Fathers had no official relationship to their children because their children belonged to a different clan. Fathers might love their children and provide them with some care, but still the children belonged to the mother’s clan. A father did not have the right to punish his children. In fact, if a father were to harm his children, the children’s clan (that is, the clan of their mother) could hold him responsible.

The traditional roles of uncles—more specifically, the mother’s brothers—was very important in Cherokee culture. Law professor John Reid writes:

“Avuncular responsibility was the keystone of Cherokee education. So too was avuncular authority.”

For a young boy, this meant that the most important men in his childhood were his uncles, not his father. In her book Seven Clans of the Cherokee Society, Marcelina Reed writes:

“The primary responsibility for discipline and instruction in hunting and warfare rested not with the child’s father but with his maternal uncle.”

Law professor John Reid puts it this way:

“The uterine uncle was, by necessity of law as well as social custom, the disciplinary and tutorial authority in the family.”

If there was no blood uncle, then another male from the mother’s clan would assume these duties (known as a classificatory uncle).

Marriage

Among the Cherokee, individuals were not allowed to marry members of their own clan or members of their father’s clan. They were, however, encouraged to marry members of their maternal grandfather’s clan or their paternal grandfather’s clan. In general, marriage was regulated by the women of the village.

Marriage was not seen as a binding contract and divorce was common.

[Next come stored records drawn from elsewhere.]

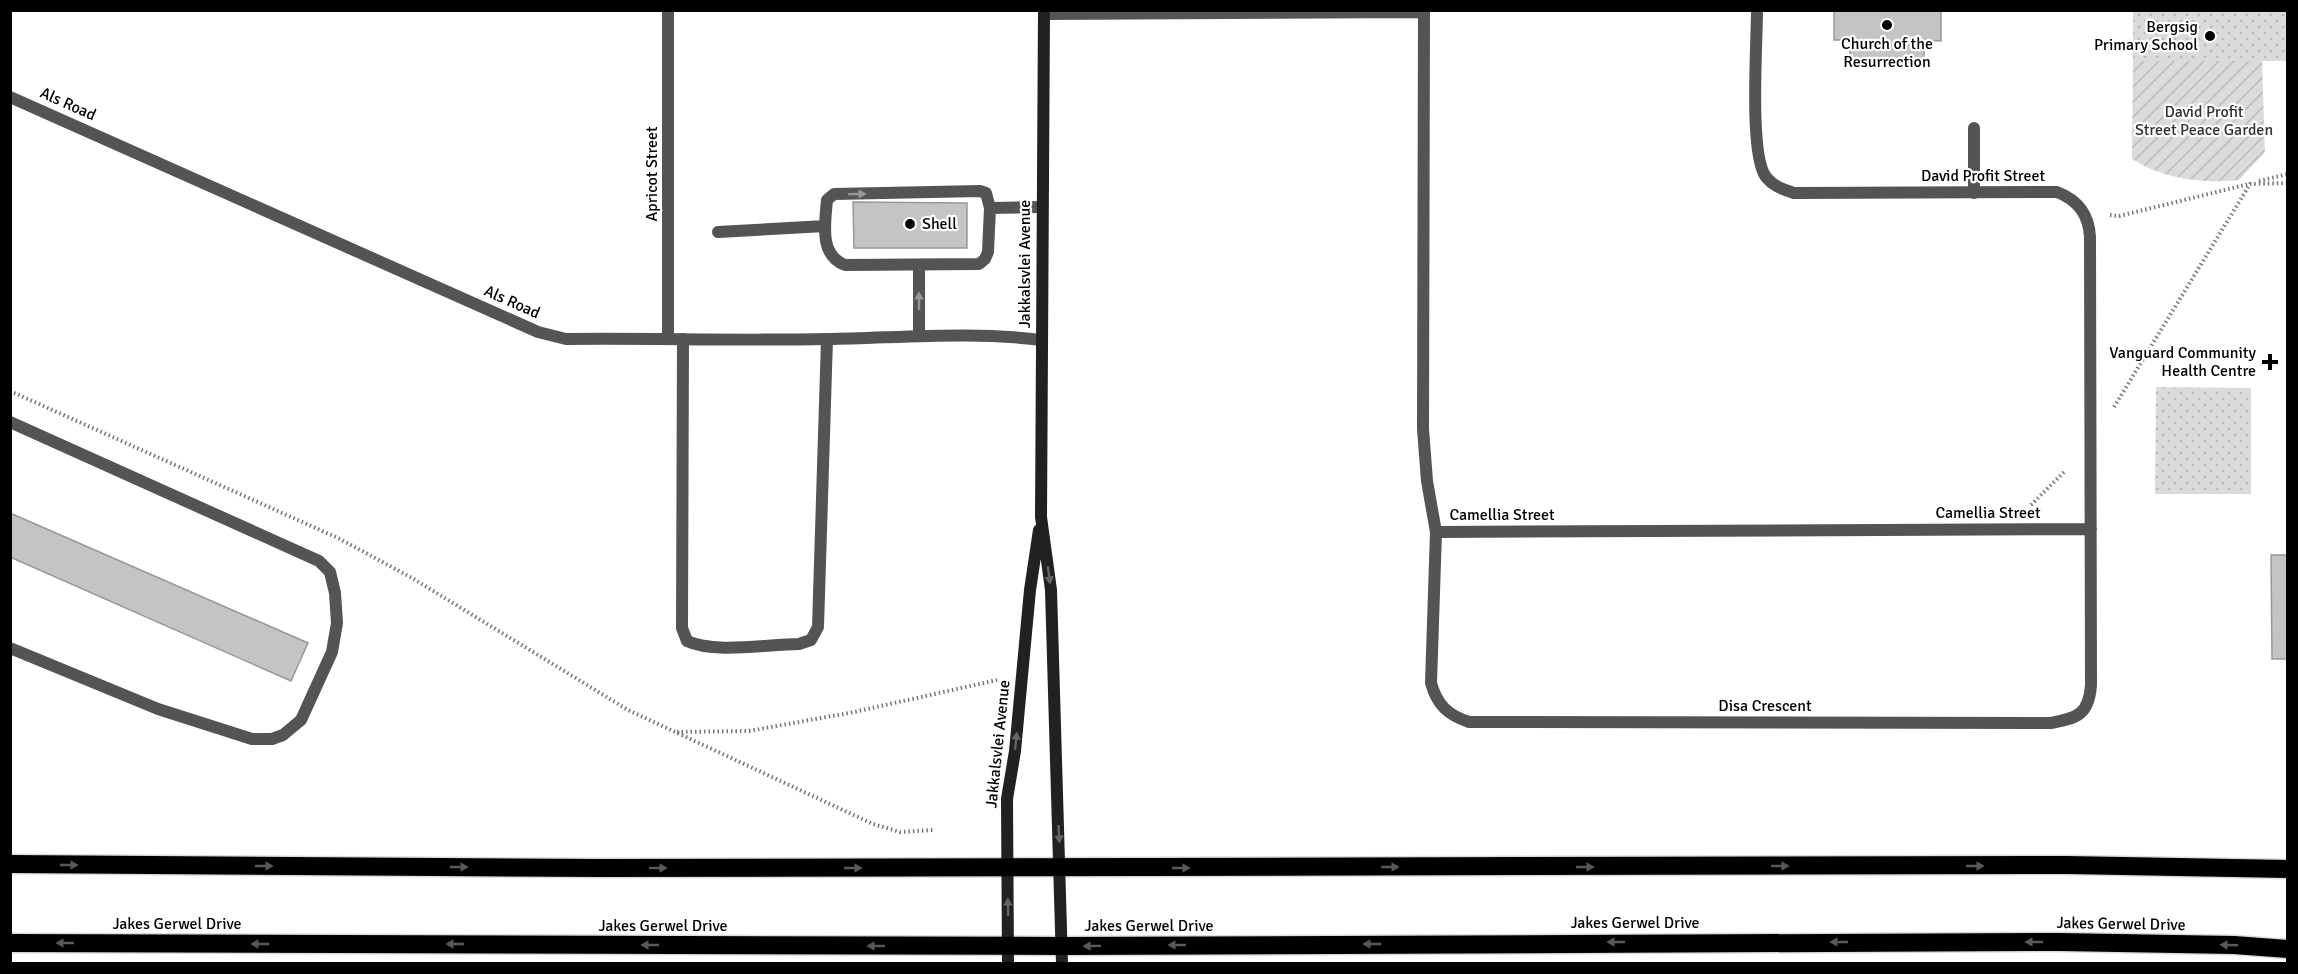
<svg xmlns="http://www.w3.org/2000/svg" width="2298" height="974" font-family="Signika,sans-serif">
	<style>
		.park { fill: url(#park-dots) }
		.garden { fill: url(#garden-furrows) }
		.building { fill: #c4c4c4; stroke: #989898; stroke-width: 1.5 }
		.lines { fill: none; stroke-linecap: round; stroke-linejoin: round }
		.highway-casing { stroke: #dbdbdb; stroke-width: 21 }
		.path { stroke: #767676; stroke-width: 4; stroke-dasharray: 1.5 3; stroke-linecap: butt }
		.lane { stroke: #545454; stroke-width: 12 }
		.street { stroke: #545454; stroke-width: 12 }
		.secondary { stroke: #212121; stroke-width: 12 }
		.highway { stroke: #000; stroke-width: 18 }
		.oneway { fill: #989898 }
		.oneway2 { fill: #646464 }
		.oneway3 { fill: #595959 }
		.poi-dot { fill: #000; stroke: #fff; stroke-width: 2 }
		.labels { text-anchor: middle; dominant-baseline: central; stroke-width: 4.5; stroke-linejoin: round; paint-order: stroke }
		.poi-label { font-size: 16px; fill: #000; stroke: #fff; text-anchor: end }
		.street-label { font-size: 16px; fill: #000; stroke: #fff }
		.park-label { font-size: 16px; fill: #323232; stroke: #fff }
	</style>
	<defs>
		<pattern id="park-dots" width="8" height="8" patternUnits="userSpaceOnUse" patternTransform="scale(1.5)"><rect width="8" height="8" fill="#dbdbdb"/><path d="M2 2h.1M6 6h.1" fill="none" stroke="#bababa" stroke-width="1.8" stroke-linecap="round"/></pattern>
		<pattern id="garden-furrows" width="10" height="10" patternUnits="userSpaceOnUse" patternTransform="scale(1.5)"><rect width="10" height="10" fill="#dbdbdb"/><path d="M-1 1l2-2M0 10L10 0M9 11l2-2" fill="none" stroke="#bababa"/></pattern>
	</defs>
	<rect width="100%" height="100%" fill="#fff"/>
	<path class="park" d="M2133,11H2287V61H2133Z
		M2156,387L2251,388V494H2155Z"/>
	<path class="garden" d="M2133,61H2262L2265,152L2239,180C2203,184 2163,179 2132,159Z"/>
	<path class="building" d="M1834,10H1941V41L1924,40V64H1850V40H1834Z
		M853,202L967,203V248H854Z
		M10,513L308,643L291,681L10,557Z
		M2271,555H2288V659H2272Z"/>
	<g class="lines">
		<defs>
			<path id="highway" d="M10,864L600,868L2067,865L2288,869
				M10,943L1062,946L2059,942L2234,945L2288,949"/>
		</defs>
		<use href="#highway" class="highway-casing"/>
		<path class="path" d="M2259,181L2288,174
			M2110,215L2119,216L2249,184
			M10,391L338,538L412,578L628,710L873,824L900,832L933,830
			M2114,407L2250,184L2288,183
			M2031,505L2066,470
			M677,732L749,731L854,712L997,680"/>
		<path class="lane" d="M1974,128V193
			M990,208L988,252L985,259L979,264L845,265C819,255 825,224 827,200L834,194L980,191L986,193L990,208L1042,207
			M718,232L825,226
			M919,266V335
			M683,339L682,628L687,641C715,654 767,644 799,644L811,640L818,627L827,339"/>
		<path class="street" d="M1424,10L1423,429L1427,481L1436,532L2091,529
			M1044,14L1424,12
			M10,97L538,332L566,339C653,338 740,341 827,339C899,338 970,331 1042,340
			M668,338V10
			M10,422L319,561L330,572L335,593L337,623L332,652L301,720L283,735L272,739H252L158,709L10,648
			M1436,532L1431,683C1437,705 1448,715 1469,722L2051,723C2078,718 2089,714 2091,685L2090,237C2089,215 2078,200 2057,192L1794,193C1783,189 1774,187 1766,177C1749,155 1757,44 1757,10"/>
		<path class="secondary" d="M1044,10L1041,517L1051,590L1062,964
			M1008,964L1007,799L1015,751L1030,590L1039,530"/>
		<use href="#highway" class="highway"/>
	</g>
	<defs><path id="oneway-solid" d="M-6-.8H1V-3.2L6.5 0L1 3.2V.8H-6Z" transform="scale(1.5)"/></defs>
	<g class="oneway">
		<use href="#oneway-solid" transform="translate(857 194) rotate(-1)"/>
		<use href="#oneway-solid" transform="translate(919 301) rotate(-90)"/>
	</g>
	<g class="oneway2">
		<use href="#oneway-solid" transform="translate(1049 575) rotate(82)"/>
		<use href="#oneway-solid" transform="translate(1016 741) rotate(-84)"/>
		<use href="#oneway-solid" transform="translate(1059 834) rotate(87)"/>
		<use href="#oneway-solid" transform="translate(1008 907) rotate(-91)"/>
	</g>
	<g class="oneway3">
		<use href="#oneway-solid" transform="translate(69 865)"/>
		<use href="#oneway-solid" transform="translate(264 866)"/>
		<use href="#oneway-solid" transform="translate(1780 866)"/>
		<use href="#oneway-solid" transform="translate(1975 866)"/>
		<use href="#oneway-solid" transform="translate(459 867)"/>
		<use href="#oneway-solid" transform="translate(1390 867)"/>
		<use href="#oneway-solid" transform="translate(1585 867)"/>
		<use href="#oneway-solid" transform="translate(658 868)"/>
		<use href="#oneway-solid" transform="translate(853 868)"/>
		<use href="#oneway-solid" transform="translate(1181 868)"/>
		<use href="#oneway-solid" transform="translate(1616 942) rotate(180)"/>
		<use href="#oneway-solid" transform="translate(1839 942) rotate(-180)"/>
		<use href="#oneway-solid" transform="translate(2034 942) rotate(-180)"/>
		<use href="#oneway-solid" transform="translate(65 943) rotate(-180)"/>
		<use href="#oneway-solid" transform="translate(260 944) rotate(-180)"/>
		<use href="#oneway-solid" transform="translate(455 944) rotate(-180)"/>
		<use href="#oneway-solid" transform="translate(1372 944) rotate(180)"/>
		<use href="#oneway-solid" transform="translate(650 945) rotate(-180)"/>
		<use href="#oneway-solid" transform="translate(1177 945) rotate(180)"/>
		<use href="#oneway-solid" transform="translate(2229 945) rotate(-178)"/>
		<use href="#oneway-solid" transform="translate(876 946) rotate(-180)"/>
		<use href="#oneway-solid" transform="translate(1092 946) rotate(179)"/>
	</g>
	<g class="poi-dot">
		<circle cx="1887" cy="25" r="6"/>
		<circle cx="2210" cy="36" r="6"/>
		<circle cx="910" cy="224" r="6"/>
		<path d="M2267 353h6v6h6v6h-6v6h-6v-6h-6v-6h6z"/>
	</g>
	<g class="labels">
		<g class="poi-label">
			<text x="2198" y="27">Bergsig<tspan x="2198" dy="18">Primary School</tspan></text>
			<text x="1887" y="44" text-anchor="middle">Church of the<tspan x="1887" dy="18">Resurrection</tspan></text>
			<text x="922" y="224" text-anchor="start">Shell</text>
			<text x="2256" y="353">Vanguard Community<tspan x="2256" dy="18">Health Centre</tspan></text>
		</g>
		<g class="street-label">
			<text transform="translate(68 104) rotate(24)">Als Road</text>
			<text transform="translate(652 174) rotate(-90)">Apricot Street</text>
			<text x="1983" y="176">David Profit Street</text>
			<text transform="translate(1025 264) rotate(-90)">Jakkalsvlei Avenue</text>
			<text transform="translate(512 302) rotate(24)">Als Road</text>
			<text x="1988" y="513">Camellia Street</text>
			<text x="1502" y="515">Camellia Street</text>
			<text x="1765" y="706">Disa Crescent</text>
			<text transform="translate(998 744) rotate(-84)">Jakkalsvlei Avenue</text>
			<text x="1635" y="923">Jakes Gerwel Drive</text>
			<text x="177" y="924">Jakes Gerwel Drive</text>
			<text transform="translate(2121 924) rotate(1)">Jakes Gerwel Drive</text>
			<text x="663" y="926">Jakes Gerwel Drive</text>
			<text x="1149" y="926">Jakes Gerwel Drive</text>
		</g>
		<g class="park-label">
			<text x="2204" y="112">David Profit<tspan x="2204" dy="18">Street Peace Garden</tspan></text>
		</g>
	</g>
	<rect width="2298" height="974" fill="none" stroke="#000000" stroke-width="24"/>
</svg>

In his book The Qualla Cherokee: Surviving in Two Worlds, sociologist Laurence French writes:

“Monogamous marriages were of short duration among the early Cherokee with some sources suggesting that it was not unusual for individuals to change spouses as frequently as three or four times a year.”

In their book The Columbia Guide to American Indians of the Southeast, Theda Perdue and Michael Green report:

“When marriages dissolved, husbands simply left their wives and children, who were not blood relatives, and returned to the houses of their mothers and sisters.”

In examining the non-Indian notion that Cherokee girls could be required to marry someone, law professor John Reid writes:

“Cherokee marriage was not binding on either husband or wife, and to imagine that a girl could be compelled to wed ignores the fact that no relative—neither her mother, her uncles, nor her brothers—exercise compulsory authority over her.”

Cherokee men often married women from outside of their own village. The men were expected to live in their wives’ village (matrilocal residence).

Premarital chastity was unusual and there were no cultural prohibitions against fornication or adultery.

Among the Cherokee, a widow was encouraged to marry the brother of her deceased husband. Similarly, a widower was expected to marry the sister of his deceased wife.

The Cherokee wedding ceremony was brief and simple. According to Grace Steele Woodward, in her book The Cherokees:

“The ritual merely entailed the exchange of gifts, in lieu of vows, between a bride and her groom, and lasted but half an hour.”

Children and Birthing

With regard to Cherokee child birth, historian Theda Perdue, in her book Cherokee Women: Gender and Culture Change, 1700-1835, reports:

“During delivery, a woman stood, knelt, or sat, but she never gave birth lying down. Usually no one bothered to catch the baby, who simply fell on leaves beneath the mother.”

It was a good omen if the child fell on its back and a bad omen if the child fell on its breast.

Among the Cherokee as well as the other tribes, deformed infants were simply abandoned in the woods. Infanticide was used as a means for controlling population growth. Among the Cherokee, however, only the mother had the right to abandon a child.